Konsekuensinya, algoritma tidak lagi netral. Ia menjadi arena kekuasaan. Siapa yang mengontrol algoritma, pada dasarnya mengontrol arus informasi, preferensi, dan dalam banyak kasus perilaku. AI tidak lagi sekadar isu teknologi, tetapi isu politik ekonomi dalam arti yang lebih luas.
Warisan terbesar Al-Khwarizmi sebenarnya bukan sekadar konsep algoritma, tetapi tradisi berpikir, bagaimana memecah masalah, menyusun logika, dan membangun model. Ini adalah kompetensi dasar dalam era AI. Tanpa itu, kita akan tetap berada pada posisi sebagai pengguna teknologi, bukan pencipta.
Karena itu, investasi pada AI tidak cukup hanya pada infrastruktur teknologi atau pengumpulan data. Yang lebih mendasar adalah membangun kapasitas berpikir algoritmik. Literasi data penting, tetapi tidak cukup. Yang dibutuhkan adalah kemampuan untuk memahami bagaimana model bekerja, bagaimana asumsi dibangun, dan bagaimana keputusan dihasilkan.

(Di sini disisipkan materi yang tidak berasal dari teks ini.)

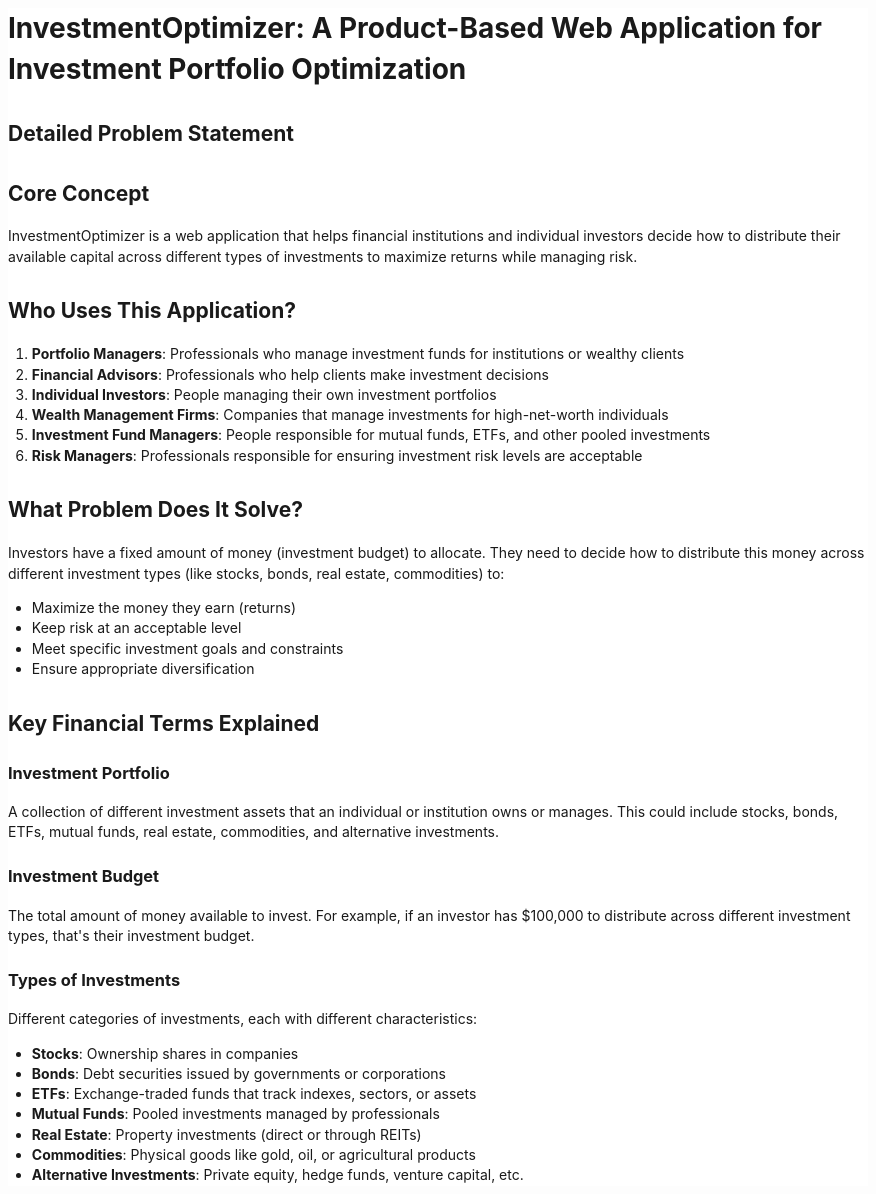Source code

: # InvestmentOptimizer: A Product-Based Web Application for Investment Portfolio Optimization

## Detailed Problem Statement

## Core Concept

InvestmentOptimizer is a web application that helps financial institutions and individual investors decide how to distribute their available capital across different types of investments to maximize returns while managing risk.

## Who Uses This Application?

1. **Portfolio Managers**: Professionals who manage investment funds for institutions or wealthy clients
2. **Financial Advisors**: Professionals who help clients make investment decisions
3. **Individual Investors**: People managing their own investment portfolios
4. **Wealth Management Firms**: Companies that manage investments for high-net-worth individuals
5. **Investment Fund Managers**: People responsible for mutual funds, ETFs, and other pooled investments
6. **Risk Managers**: Professionals responsible for ensuring investment risk levels are acceptable

## What Problem Does It Solve?

Investors have a fixed amount of money (investment budget) to allocate. They need to decide how to distribute this money across different investment types (like stocks, bonds, real estate, commodities) to:
- Maximize the money they earn (returns)
- Keep risk at an acceptable level
- Meet specific investment goals and constraints
- Ensure appropriate diversification

## Key Financial Terms Explained

### Investment Portfolio
A collection of different investment assets that an individual or institution owns or manages. This could include stocks, bonds, ETFs, mutual funds, real estate, commodities, and alternative investments.

### Investment Budget
The total amount of money available to invest. For example, if an investor has $100,000 to distribute across different investment types, that's their investment budget.

### Types of Investments
Different categories of investments, each with different characteristics:
- **Stocks**: Ownership shares in companies
- **Bonds**: Debt securities issued by governments or corporations
- **ETFs**: Exchange-traded funds that track indexes, sectors, or assets
- **Mutual Funds**: Pooled investments managed by professionals
- **Real Estate**: Property investments (direct or through REITs)
- **Commodities**: Physical goods like gold, oil, or agricultural products
- **Alternative Investments**: Private equity, hedge funds, venture capital, etc.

Pada akhirnya, AI bukan sekadar isu teknologi. Ia adalah isu peradaban. Seperti halnya revolusi industri yang mengubah struktur ekonomi dan sosial, AI berpotensi mengubah cara manusia bekerja, berinteraksi, dan mengambil keputusan. Pertanyaannya bukan apakah AI akan berkembang, karena itu sudah pasti.
Pertanyaan yang lebih fundamental adalah siapa yang akan menjadi arsitek dalam sistem ini, dan siapa yang hanya menjadi pengguna.
Ketika kita berbicara tentang Al-Khwarizmi dan AI, kita tidak sekadar bercerita sejarah. Ini adalah cara untuk memahami bahwa apa yang kita hadapi hari ini adalah kelanjutan dari tradisi intelektual panjang. Bahwa algoritma bukan sekadar alat, tetapi bahasa baru dalam memahami dunia.
Dan dalam bahasa itulah, masa depan saya dan kita semua akan ditentukan.